»»

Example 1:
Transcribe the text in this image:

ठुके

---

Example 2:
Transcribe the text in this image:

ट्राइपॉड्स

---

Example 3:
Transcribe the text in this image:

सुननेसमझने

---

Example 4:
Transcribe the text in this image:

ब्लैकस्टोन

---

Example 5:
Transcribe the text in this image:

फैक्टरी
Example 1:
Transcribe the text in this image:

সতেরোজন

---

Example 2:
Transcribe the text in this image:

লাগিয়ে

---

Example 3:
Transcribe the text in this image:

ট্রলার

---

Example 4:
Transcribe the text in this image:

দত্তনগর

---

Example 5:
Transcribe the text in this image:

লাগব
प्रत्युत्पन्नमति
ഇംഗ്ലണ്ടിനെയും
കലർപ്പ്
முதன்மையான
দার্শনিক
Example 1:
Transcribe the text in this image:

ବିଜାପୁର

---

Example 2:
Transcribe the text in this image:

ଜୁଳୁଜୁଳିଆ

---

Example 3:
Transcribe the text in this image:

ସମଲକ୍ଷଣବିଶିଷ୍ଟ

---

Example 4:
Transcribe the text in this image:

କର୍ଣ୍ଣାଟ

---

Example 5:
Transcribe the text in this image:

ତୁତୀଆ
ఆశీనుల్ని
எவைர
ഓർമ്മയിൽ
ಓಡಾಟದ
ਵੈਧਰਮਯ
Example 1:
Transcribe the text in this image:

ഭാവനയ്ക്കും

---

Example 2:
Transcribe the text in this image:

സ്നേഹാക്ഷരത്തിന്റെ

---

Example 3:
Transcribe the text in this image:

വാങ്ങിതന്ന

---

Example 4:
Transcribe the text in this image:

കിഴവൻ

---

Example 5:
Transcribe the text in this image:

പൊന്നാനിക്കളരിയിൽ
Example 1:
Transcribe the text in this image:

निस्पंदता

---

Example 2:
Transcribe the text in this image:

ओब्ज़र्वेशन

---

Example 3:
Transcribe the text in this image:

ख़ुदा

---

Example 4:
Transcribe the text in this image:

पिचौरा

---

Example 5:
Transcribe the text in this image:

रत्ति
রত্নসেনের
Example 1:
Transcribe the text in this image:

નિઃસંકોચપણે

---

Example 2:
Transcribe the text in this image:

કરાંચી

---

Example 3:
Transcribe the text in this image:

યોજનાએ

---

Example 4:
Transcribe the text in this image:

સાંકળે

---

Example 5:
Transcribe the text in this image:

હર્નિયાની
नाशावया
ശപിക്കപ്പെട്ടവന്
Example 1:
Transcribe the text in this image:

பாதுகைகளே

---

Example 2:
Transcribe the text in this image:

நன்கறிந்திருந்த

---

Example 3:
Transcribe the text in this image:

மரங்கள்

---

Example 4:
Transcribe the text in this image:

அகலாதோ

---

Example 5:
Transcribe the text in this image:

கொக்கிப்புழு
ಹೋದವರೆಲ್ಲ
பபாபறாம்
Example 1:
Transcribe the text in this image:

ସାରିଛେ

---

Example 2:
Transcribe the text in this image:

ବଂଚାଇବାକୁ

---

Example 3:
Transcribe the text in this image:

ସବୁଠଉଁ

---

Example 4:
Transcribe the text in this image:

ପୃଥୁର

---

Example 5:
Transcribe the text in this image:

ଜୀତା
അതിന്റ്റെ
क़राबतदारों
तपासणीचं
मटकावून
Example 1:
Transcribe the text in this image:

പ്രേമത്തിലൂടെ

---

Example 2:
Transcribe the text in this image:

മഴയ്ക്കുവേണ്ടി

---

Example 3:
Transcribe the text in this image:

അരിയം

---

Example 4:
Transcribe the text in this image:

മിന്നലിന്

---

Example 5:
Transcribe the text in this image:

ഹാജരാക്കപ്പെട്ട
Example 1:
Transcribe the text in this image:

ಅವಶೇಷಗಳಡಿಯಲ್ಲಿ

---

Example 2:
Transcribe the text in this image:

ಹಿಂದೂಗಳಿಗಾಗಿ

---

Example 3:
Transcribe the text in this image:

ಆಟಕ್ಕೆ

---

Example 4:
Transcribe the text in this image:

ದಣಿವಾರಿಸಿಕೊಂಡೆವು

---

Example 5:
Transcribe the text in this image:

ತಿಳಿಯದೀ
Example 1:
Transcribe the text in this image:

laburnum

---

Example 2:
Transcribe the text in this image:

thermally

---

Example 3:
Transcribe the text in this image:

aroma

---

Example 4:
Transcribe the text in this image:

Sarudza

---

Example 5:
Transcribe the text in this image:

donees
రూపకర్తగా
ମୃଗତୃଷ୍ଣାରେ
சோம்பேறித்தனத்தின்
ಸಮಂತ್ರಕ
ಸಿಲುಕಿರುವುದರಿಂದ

««

→ Assignment
Every entry in the listing should be retyped exactly.

→ Expected output
Example 1:
Transcribe the text in this image:

ठुके

---

Example 2:
Transcribe the text in this image:

ट्राइपॉड्स

---

Example 3:
Transcribe the text in this image:

सुननेसमझने

---

Example 4:
Transcribe the text in this image:

ब्लैकस्टोन

---

Example 5:
Transcribe the text in this image:

फैक्टरी
Example 1:
Transcribe the text in this image:

সতেরোজন

---

Example 2:
Transcribe the text in this image:

লাগিয়ে

---

Example 3:
Transcribe the text in this image:

ট্রলার

---

Example 4:
Transcribe the text in this image:

দত্তনগর

---

Example 5:
Transcribe the text in this image:

লাগব
प्रत्युत्पन्नमति
ഇംഗ്ലണ്ടിനെയും
കലർപ്പ്
முதன்மையான
দার্শনিক
Example 1:
Transcribe the text in this image:

ବିଜାପୁର

---

Example 2:
Transcribe the text in this image:

ଜୁଳୁଜୁଳିଆ

---

Example 3:
Transcribe the text in this image:

ସମଲକ୍ଷଣବିଶିଷ୍ଟ

---

Example 4:
Transcribe the text in this image:

କର୍ଣ୍ଣାଟ

---

Example 5:
Transcribe the text in this image:

ତୁତୀଆ
ఆశీనుల్ని
எவைர
ഓർമ്മയിൽ
ಓಡಾಟದ
ਵੈਧਰਮਯ
Example 1:
Transcribe the text in this image:

ഭാവനയ്ക്കും

---

Example 2:
Transcribe the text in this image:

സ്നേഹാക്ഷരത്തിന്റെ

---

Example 3:
Transcribe the text in this image:

വാങ്ങിതന്ന

---

Example 4:
Transcribe the text in this image:

കിഴവൻ

---

Example 5:
Transcribe the text in this image:

പൊന്നാനിക്കളരിയിൽ
Example 1:
Transcribe the text in this image:

निस्पंदता

---

Example 2:
Transcribe the text in this image:

ओब्ज़र्वेशन

---

Example 3:
Transcribe the text in this image:

ख़ुदा

---

Example 4:
Transcribe the text in this image:

पिचौरा

---

Example 5:
Transcribe the text in this image:

रत्ति
রত্নসেনের
Example 1:
Transcribe the text in this image:

નિઃસંકોચપણે

---

Example 2:
Transcribe the text in this image:

કરાંચી

---

Example 3:
Transcribe the text in this image:

યોજનાએ

---

Example 4:
Transcribe the text in this image:

સાંકળે

---

Example 5:
Transcribe the text in this image:

હર્નિયાની
नाशावया
ശപിക്കപ്പെട്ടവന്
Example 1:
Transcribe the text in this image:

பாதுகைகளே

---

Example 2:
Transcribe the text in this image:

நன்கறிந்திருந்த

---

Example 3:
Transcribe the text in this image:

மரங்கள்

---

Example 4:
Transcribe the text in this image:

அகலாதோ

---

Example 5:
Transcribe the text in this image:

கொக்கிப்புழு
ಹೋದವರೆಲ್ಲ
பபாபறாம்
Example 1:
Transcribe the text in this image:

ସାରିଛେ

---

Example 2:
Transcribe the text in this image:

ବଂଚାଇବାକୁ

---

Example 3:
Transcribe the text in this image:

ସବୁଠଉଁ

---

Example 4:
Transcribe the text in this image:

ପୃଥୁର

---

Example 5:
Transcribe the text in this image:

ଜୀତା
അതിന്റ്റെ
क़राबतदारों
तपासणीचं
मटकावून
Example 1:
Transcribe the text in this image:

പ്രേമത്തിലൂടെ

---

Example 2:
Transcribe the text in this image:

മഴയ്ക്കുവേണ്ടി

---

Example 3:
Transcribe the text in this image:

അരിയം

---

Example 4:
Transcribe the text in this image:

മിന്നലിന്

---

Example 5:
Transcribe the text in this image:

ഹാജരാക്കപ്പെട്ട
Example 1:
Transcribe the text in this image:

ಅವಶೇಷಗಳಡಿಯಲ್ಲಿ

---

Example 2:
Transcribe the text in this image:

ಹಿಂದೂಗಳಿಗಾಗಿ

---

Example 3:
Transcribe the text in this image:

ಆಟಕ್ಕೆ

---

Example 4:
Transcribe the text in this image:

ದಣಿವಾರಿಸಿಕೊಂಡೆವು

---

Example 5:
Transcribe the text in this image:

ತಿಳಿಯದೀ
Example 1:
Transcribe the text in this image:

laburnum

---

Example 2:
Transcribe the text in this image:

thermally

---

Example 3:
Transcribe the text in this image:

aroma

---

Example 4:
Transcribe the text in this image:

Sarudza

---

Example 5:
Transcribe the text in this image:

donees
రూపకర్తగా
ମୃଗତୃଷ୍ଣାରେ
சோம்பேறித்தனத்தின்
ಸಮಂತ್ರಕ
ಸಿಲುಕಿರುವುದರಿಂದ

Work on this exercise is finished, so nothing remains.